EXERCISE BRIEF >>
The data should be written out in full, exactly as it stands, and the pictures dropped.

DATA TO PROCESS >>
- Opening Delimiter -

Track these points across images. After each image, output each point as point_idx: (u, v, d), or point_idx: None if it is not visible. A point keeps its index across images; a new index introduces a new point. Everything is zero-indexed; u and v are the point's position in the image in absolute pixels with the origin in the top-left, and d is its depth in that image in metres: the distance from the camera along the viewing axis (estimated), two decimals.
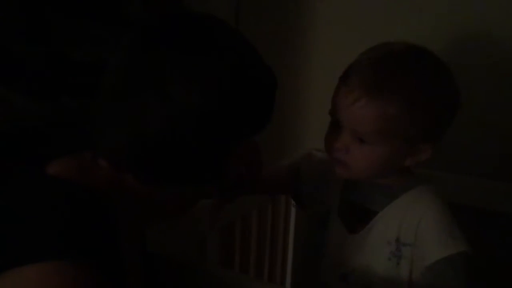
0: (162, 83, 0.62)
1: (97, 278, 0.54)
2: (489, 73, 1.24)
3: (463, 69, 1.20)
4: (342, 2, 1.38)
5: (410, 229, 0.83)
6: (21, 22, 0.99)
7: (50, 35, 1.04)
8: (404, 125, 0.77)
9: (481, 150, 1.26)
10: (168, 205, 0.74)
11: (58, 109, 1.05)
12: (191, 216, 0.95)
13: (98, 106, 0.67)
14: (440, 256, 0.80)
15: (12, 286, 0.52)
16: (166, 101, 0.61)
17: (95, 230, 0.58)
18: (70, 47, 1.06)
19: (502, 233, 1.22)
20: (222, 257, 1.25)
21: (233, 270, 1.27)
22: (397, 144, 0.79)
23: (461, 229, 0.82)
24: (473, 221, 1.10)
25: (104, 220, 0.60)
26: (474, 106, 1.23)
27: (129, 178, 0.67)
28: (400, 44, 0.81)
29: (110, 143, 0.65)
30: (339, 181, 0.92)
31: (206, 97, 0.62)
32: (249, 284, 0.87)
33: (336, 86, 0.82)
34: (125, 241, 0.63)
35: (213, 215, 0.92)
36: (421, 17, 1.26)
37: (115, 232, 0.61)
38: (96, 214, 0.60)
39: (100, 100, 0.66)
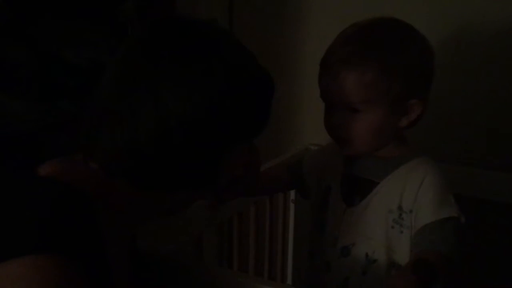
0: (154, 90, 0.62)
1: (77, 272, 0.55)
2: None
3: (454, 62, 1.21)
4: None
5: (411, 195, 0.85)
6: (16, 25, 0.99)
7: (45, 38, 1.04)
8: (384, 87, 0.82)
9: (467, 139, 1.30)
10: (161, 206, 0.73)
11: (54, 112, 1.05)
12: (186, 214, 0.94)
13: (91, 110, 0.67)
14: (431, 220, 0.83)
15: None
16: (157, 108, 0.62)
17: (76, 226, 0.58)
18: (65, 50, 1.06)
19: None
20: (220, 255, 1.24)
21: (232, 268, 1.26)
22: (386, 105, 0.84)
23: (455, 197, 0.85)
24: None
25: (86, 217, 0.60)
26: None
27: (121, 181, 0.66)
28: (367, 20, 0.88)
29: (102, 147, 0.65)
30: (340, 159, 0.95)
31: (198, 104, 0.63)
32: (249, 282, 0.86)
33: (319, 71, 0.88)
34: (112, 240, 0.63)
35: (209, 214, 0.92)
36: (418, 13, 1.26)
37: (97, 230, 0.61)
38: (78, 210, 0.60)
39: (94, 104, 0.67)
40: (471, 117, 1.29)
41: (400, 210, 0.86)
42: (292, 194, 1.39)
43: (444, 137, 1.32)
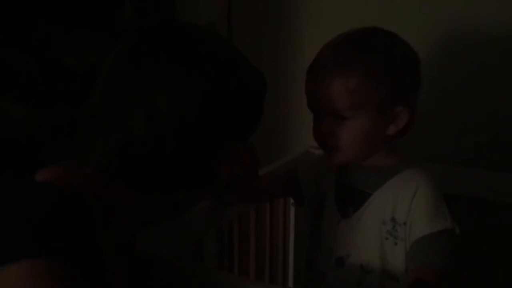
0: (146, 92, 0.63)
1: (74, 277, 0.54)
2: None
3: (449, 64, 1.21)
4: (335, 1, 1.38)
5: (404, 207, 0.85)
6: (14, 31, 0.99)
7: (44, 43, 1.04)
8: (370, 92, 0.82)
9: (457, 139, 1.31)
10: (159, 209, 0.73)
11: (52, 117, 1.05)
12: (187, 217, 0.94)
13: (86, 115, 0.67)
14: (426, 232, 0.82)
15: None
16: (150, 111, 0.62)
17: (74, 230, 0.58)
18: (63, 55, 1.06)
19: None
20: (220, 259, 1.24)
21: (232, 272, 1.26)
22: (373, 112, 0.83)
23: (448, 208, 0.85)
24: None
25: (84, 221, 0.60)
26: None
27: (117, 186, 0.67)
28: (354, 29, 0.88)
29: (97, 151, 0.65)
30: (334, 169, 0.95)
31: (190, 105, 0.63)
32: (249, 286, 0.85)
33: (306, 79, 0.88)
34: (111, 245, 0.64)
35: (210, 216, 0.92)
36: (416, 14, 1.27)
37: (95, 234, 0.60)
38: (76, 215, 0.60)
39: (89, 109, 0.67)
40: (471, 117, 1.29)
41: (394, 221, 0.86)
42: None
43: (444, 137, 1.32)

- Closing Delimiter -

ANSWER SPACE >>
Track these points across images. After each image, output each point as point_idx: (u, v, d), or point_idx: None if it is not visible. A point keeps its index across images; a new index introduces a new point. Everything is zero-indexed; u and v are the point's position in the image in absolute pixels with the origin in the top-left, and d is its depth in that image in metres: the distance from the camera along the viewing axis (estimated), two decimals.
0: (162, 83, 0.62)
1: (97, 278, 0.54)
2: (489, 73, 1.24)
3: (463, 69, 1.20)
4: (342, 2, 1.38)
5: (410, 229, 0.83)
6: (21, 22, 0.99)
7: (50, 35, 1.04)
8: (404, 125, 0.77)
9: (481, 150, 1.26)
10: (168, 205, 0.74)
11: (58, 109, 1.05)
12: (191, 216, 0.95)
13: (98, 106, 0.67)
14: (440, 256, 0.80)
15: (12, 286, 0.52)
16: (166, 101, 0.61)
17: (95, 230, 0.58)
18: (70, 47, 1.06)
19: (502, 233, 1.22)
20: (222, 257, 1.25)
21: (233, 270, 1.27)
22: (397, 144, 0.79)
23: (461, 229, 0.82)
24: (473, 221, 1.10)
25: (104, 220, 0.60)
26: (474, 106, 1.23)
27: (129, 178, 0.67)
28: (400, 44, 0.81)
29: (110, 143, 0.65)
30: (339, 181, 0.92)
31: (206, 97, 0.62)
32: (249, 284, 0.87)
33: (336, 86, 0.82)
34: (125, 241, 0.63)
35: (213, 215, 0.92)
36: (421, 17, 1.26)
37: (115, 232, 0.61)
38: (96, 214, 0.60)
39: (100, 100, 0.66)
0: (154, 90, 0.62)
1: (77, 272, 0.55)
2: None
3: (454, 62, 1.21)
4: None
5: (411, 195, 0.85)
6: (16, 25, 0.99)
7: (45, 38, 1.04)
8: (384, 87, 0.82)
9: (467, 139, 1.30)
10: (161, 206, 0.73)
11: (54, 112, 1.05)
12: (186, 214, 0.94)
13: (91, 110, 0.67)
14: (431, 220, 0.83)
15: None
16: (157, 108, 0.62)
17: (76, 226, 0.58)
18: (65, 50, 1.06)
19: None
20: (220, 255, 1.24)
21: (232, 268, 1.26)
22: (386, 105, 0.84)
23: (455, 197, 0.85)
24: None
25: (86, 217, 0.60)
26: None
27: (121, 181, 0.66)
28: (367, 20, 0.88)
29: (102, 147, 0.65)
30: (340, 159, 0.95)
31: (198, 104, 0.63)
32: (249, 282, 0.86)
33: (319, 71, 0.88)
34: (112, 240, 0.63)
35: (209, 214, 0.92)
36: (418, 13, 1.26)
37: (97, 230, 0.61)
38: (78, 210, 0.60)
39: (94, 104, 0.67)
40: (471, 117, 1.29)
41: (400, 210, 0.86)
42: (292, 194, 1.39)
43: (444, 137, 1.32)
0: (146, 92, 0.63)
1: (74, 277, 0.54)
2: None
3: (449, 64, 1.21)
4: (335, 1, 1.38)
5: (404, 207, 0.85)
6: (14, 31, 0.99)
7: (44, 43, 1.04)
8: (370, 92, 0.82)
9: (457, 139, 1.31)
10: (159, 209, 0.73)
11: (52, 117, 1.05)
12: (187, 217, 0.94)
13: (86, 115, 0.67)
14: (426, 232, 0.82)
15: None
16: (150, 111, 0.62)
17: (74, 230, 0.58)
18: (63, 55, 1.06)
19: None
20: (220, 259, 1.24)
21: (232, 272, 1.26)
22: (373, 112, 0.83)
23: (448, 208, 0.85)
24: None
25: (84, 221, 0.60)
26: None
27: (117, 186, 0.67)
28: (354, 29, 0.88)
29: (97, 151, 0.65)
30: (334, 169, 0.95)
31: (190, 105, 0.63)
32: (249, 286, 0.85)
33: (306, 79, 0.88)
34: (111, 245, 0.64)
35: (210, 216, 0.92)
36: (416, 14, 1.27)
37: (95, 234, 0.60)
38: (76, 215, 0.60)
39: (89, 109, 0.67)
40: (471, 117, 1.29)
41: (394, 221, 0.86)
42: None
43: (444, 137, 1.32)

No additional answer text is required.